The extreme favoring of large and commercial sites isn't a new thing. It's one of the reasons why Google search results became so unhelpful to me years ago.


Reddit, LinkedIn, and Quora have seen a roughly 2,000% combined visibility increase in Google Search in the last 12 months. All three sites amount to around ~3 billion search traffic as estimated by tools like Semrush and Ahrefs (the total combined traffic is more in the ~5-7 billion range by my estimates). All three sites get manipulated with AI - Reddit for product reviews, and LinkedIn and Quora do it by pre-generating millions of topics (they disclose it is done with AI) and then inviting users to "contribute".

Forbes recently started blocking sections of their sites[0] because in the next few days Google will release an update[1] that is intended to address the authority abuse talked about in the HouseFresh article.

But I don't get the first part, the blatant AI spam and search result manipulation that is hurting the average blogger who can get thrown out entirely because an algorithm deemed it so. But that same algorithm rewards the bullshit I mention above.
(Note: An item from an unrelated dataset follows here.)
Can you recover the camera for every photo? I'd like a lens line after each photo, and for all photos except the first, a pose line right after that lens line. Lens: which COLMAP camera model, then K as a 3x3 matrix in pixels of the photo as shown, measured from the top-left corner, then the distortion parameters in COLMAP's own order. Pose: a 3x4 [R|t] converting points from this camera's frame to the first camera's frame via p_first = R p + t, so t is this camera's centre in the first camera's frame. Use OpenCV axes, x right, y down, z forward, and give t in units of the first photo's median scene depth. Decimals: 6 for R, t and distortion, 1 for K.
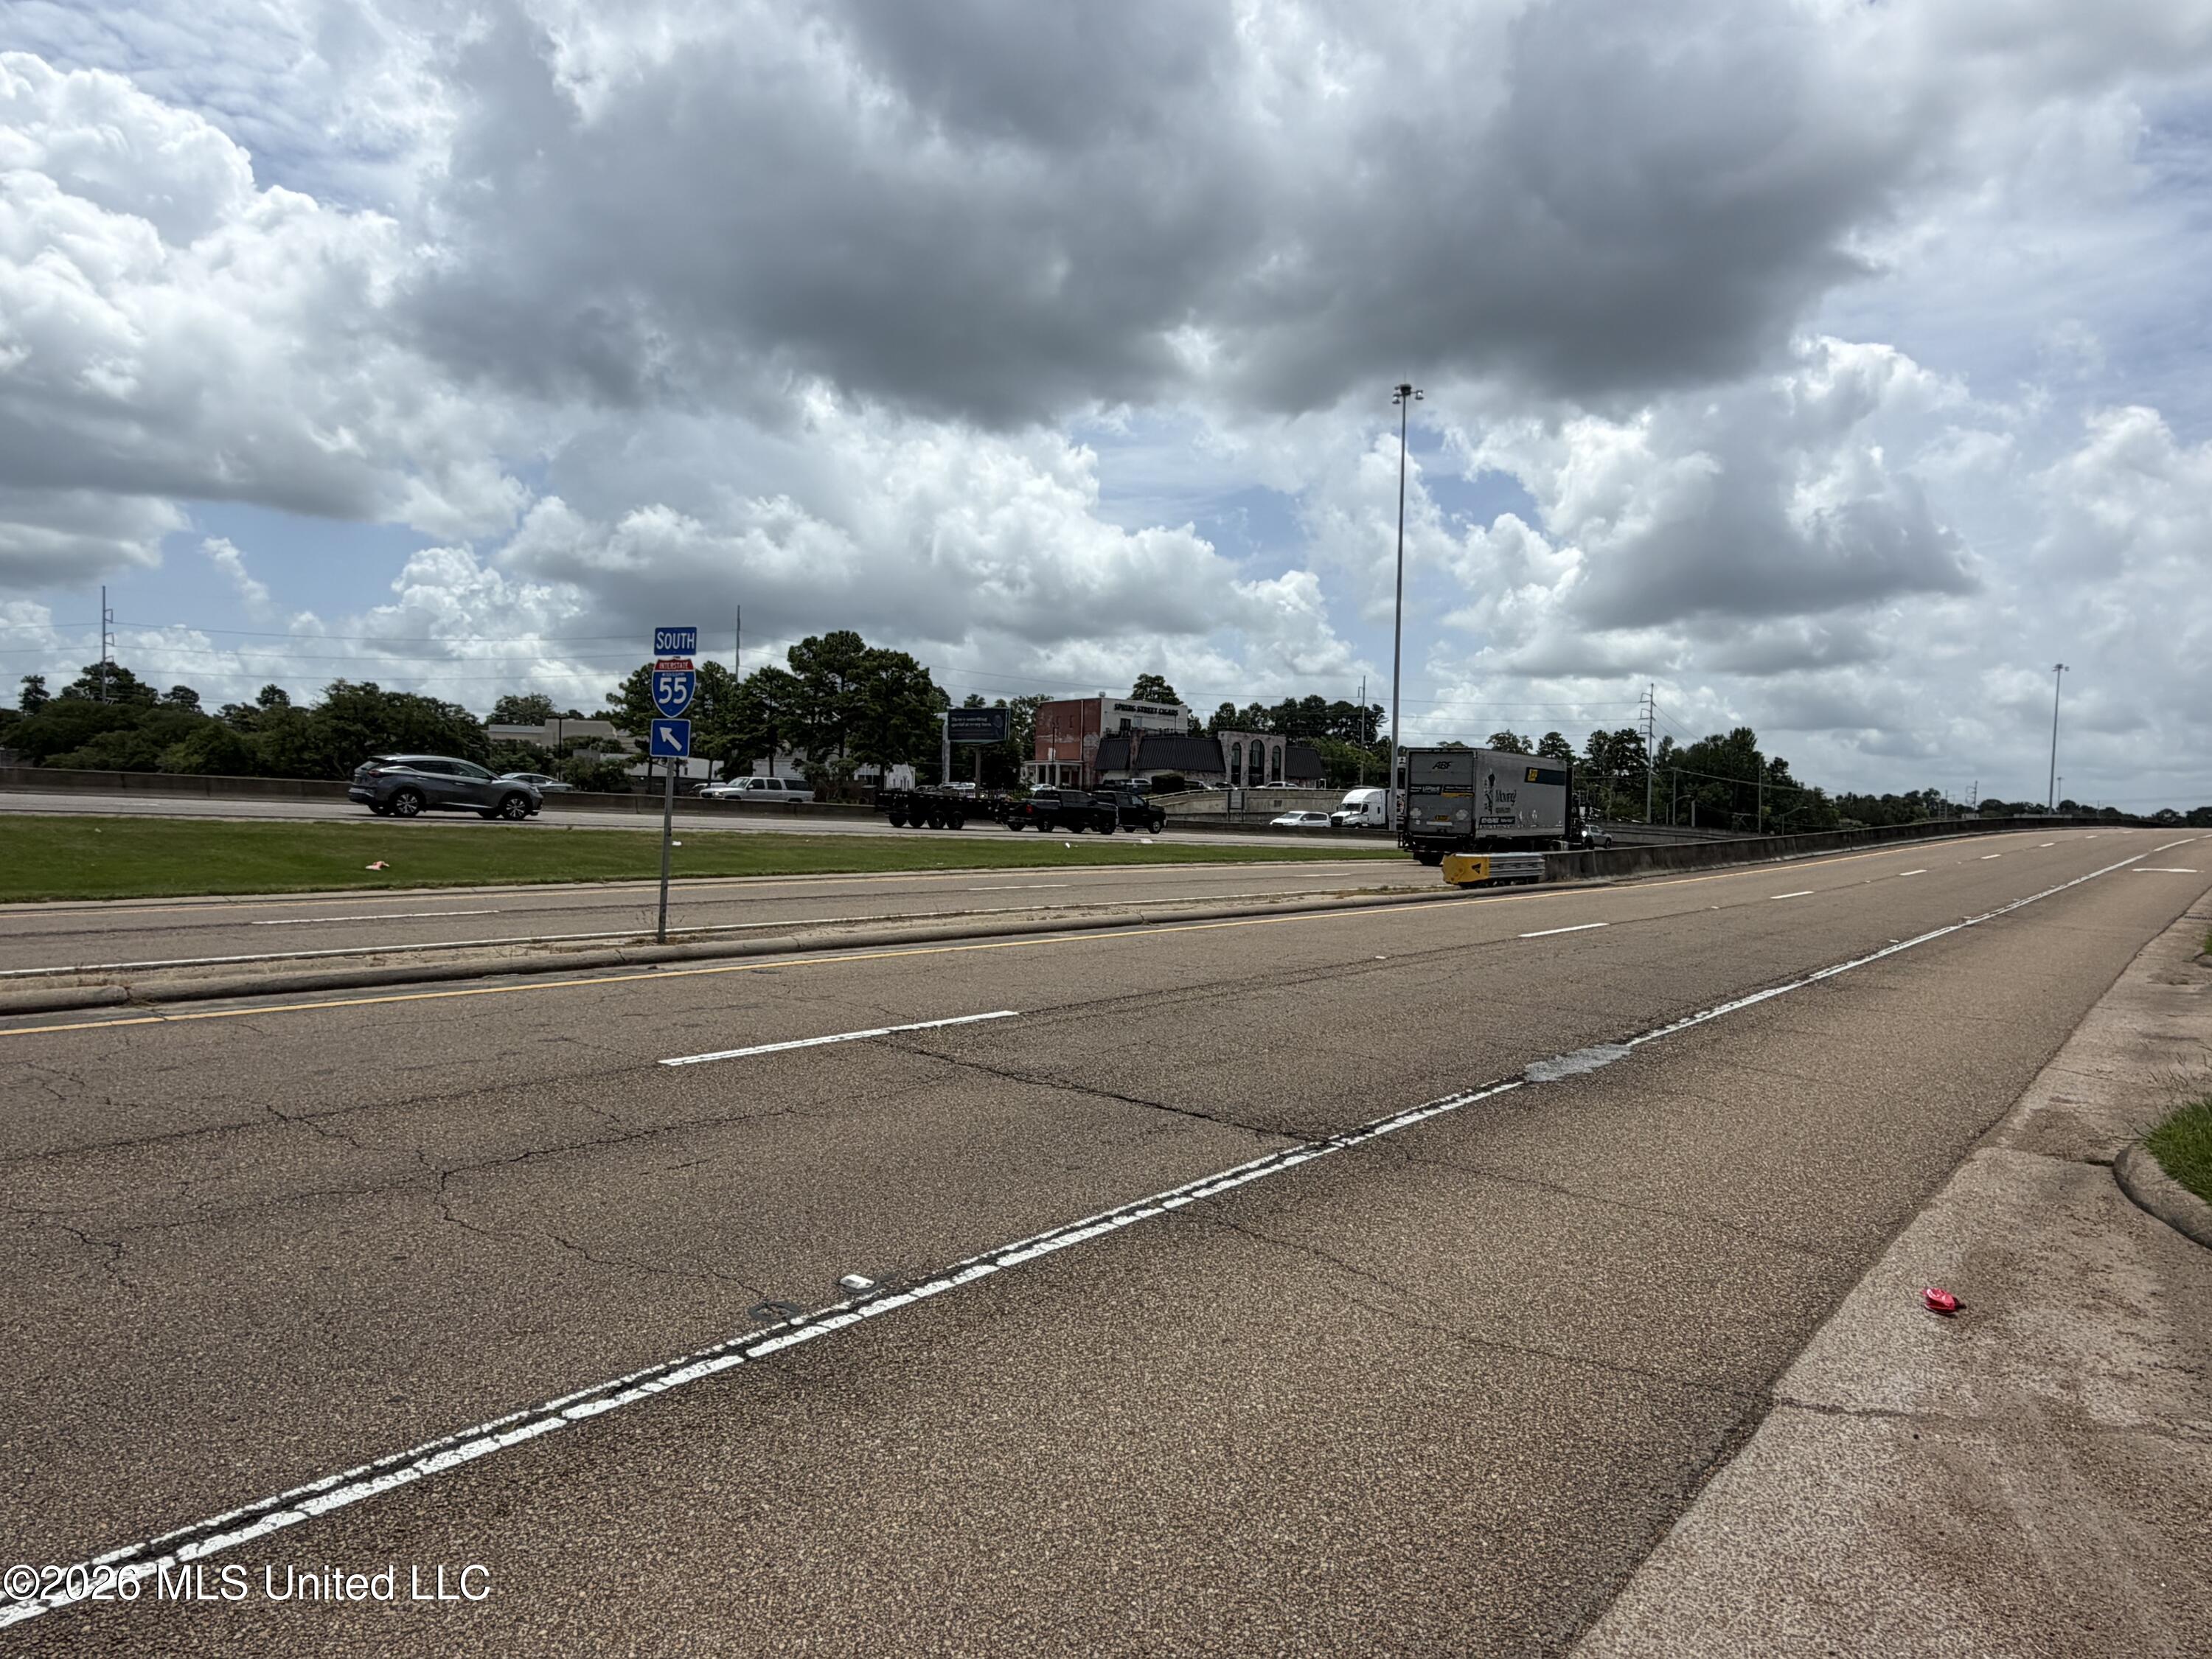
lens RADIAL K [[1068.9, 0, 1106.0], [0, 1068.9, 829.5], [0, 0, 1]] dist [-0.002145, -0.000337]
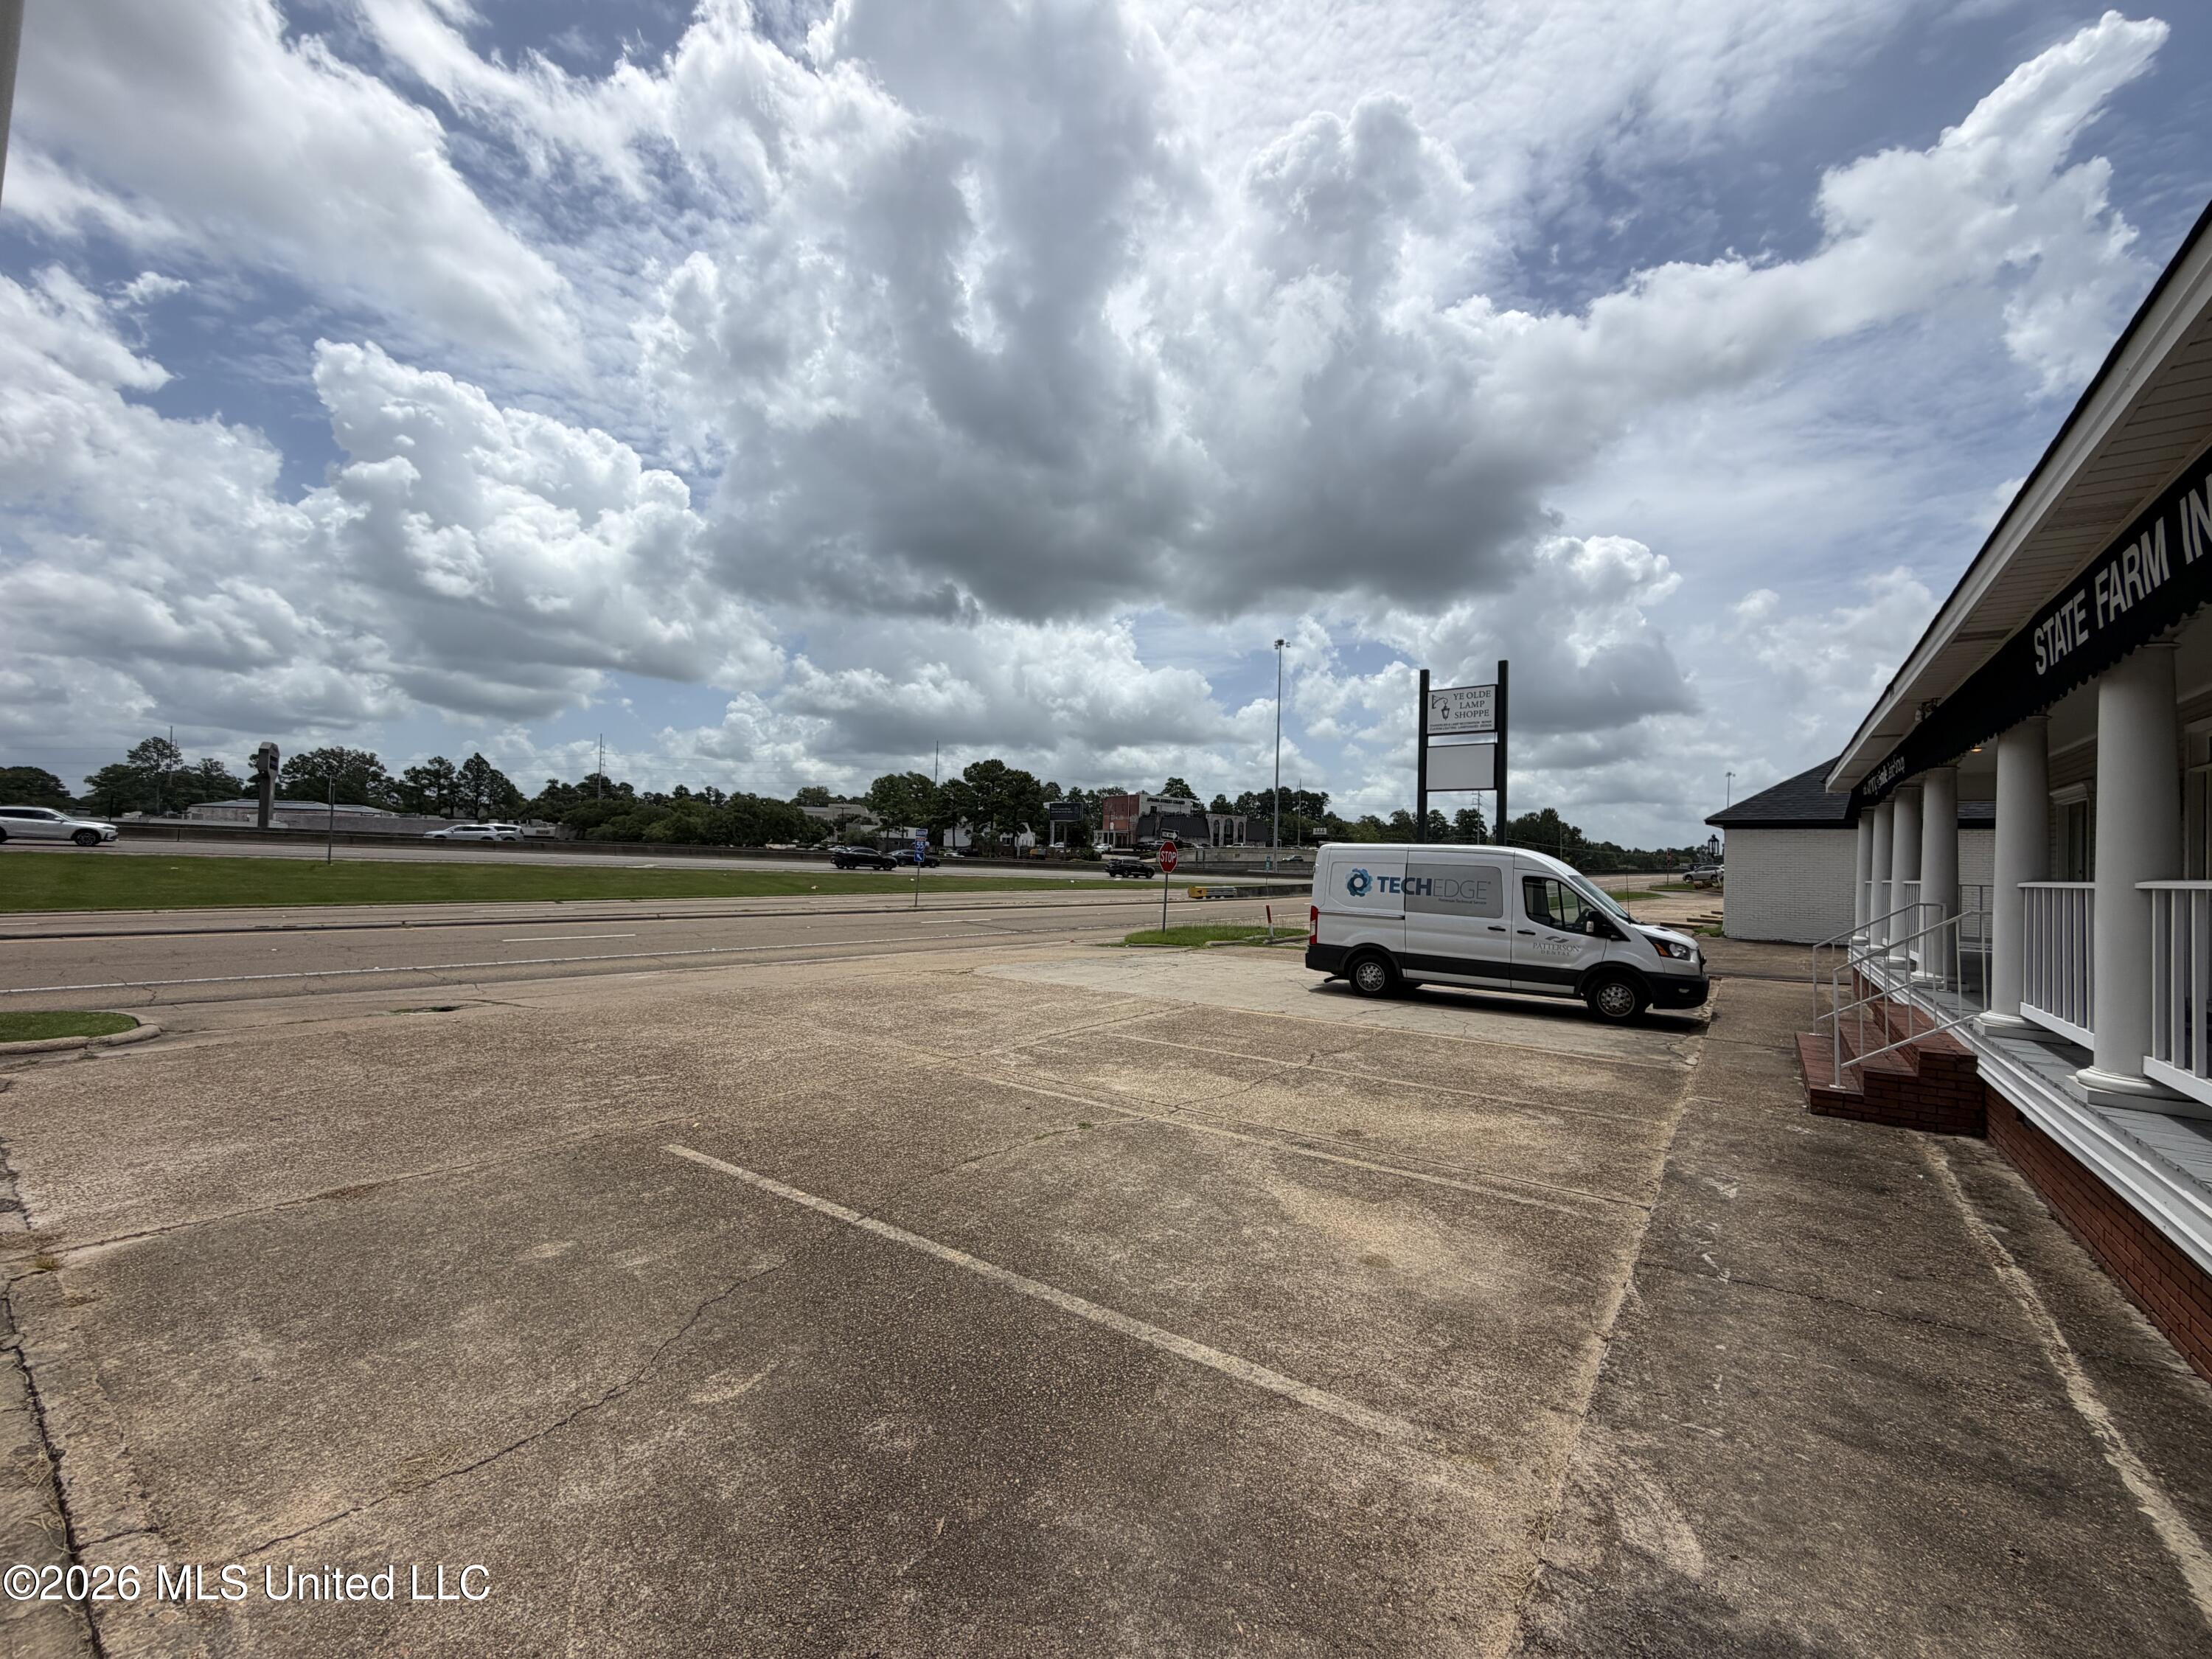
lens RADIAL K [[890.0, 0, 1106.0], [0, 890.0, 829.5], [0, 0, 1]] dist [-0.000935, -0.000161]
pose [[0.997772, 0.000068, -0.066715, 0.035825], [-0.003964, 0.998293, -0.058265, 0.016831], [0.066598, 0.058399, 0.996069, -0.411052]]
Can someone explain the logic here?

[0]: https://www.seroundtable.com/forbes-coupon-directory-google-...

[1]: https://www.seroundtable.com/google-site-reputation-abuse-sp...


I've seen this with two sites I work with. Google pretty much dropped the ban hammer on them. It's sad for the dream of an open web.


yep. Aside from organic search, Google News also rekt - with some queries returning 100% spam results.


...hence why its becoming a habit for me to add a "reddit" after anything I'm searching on Google now.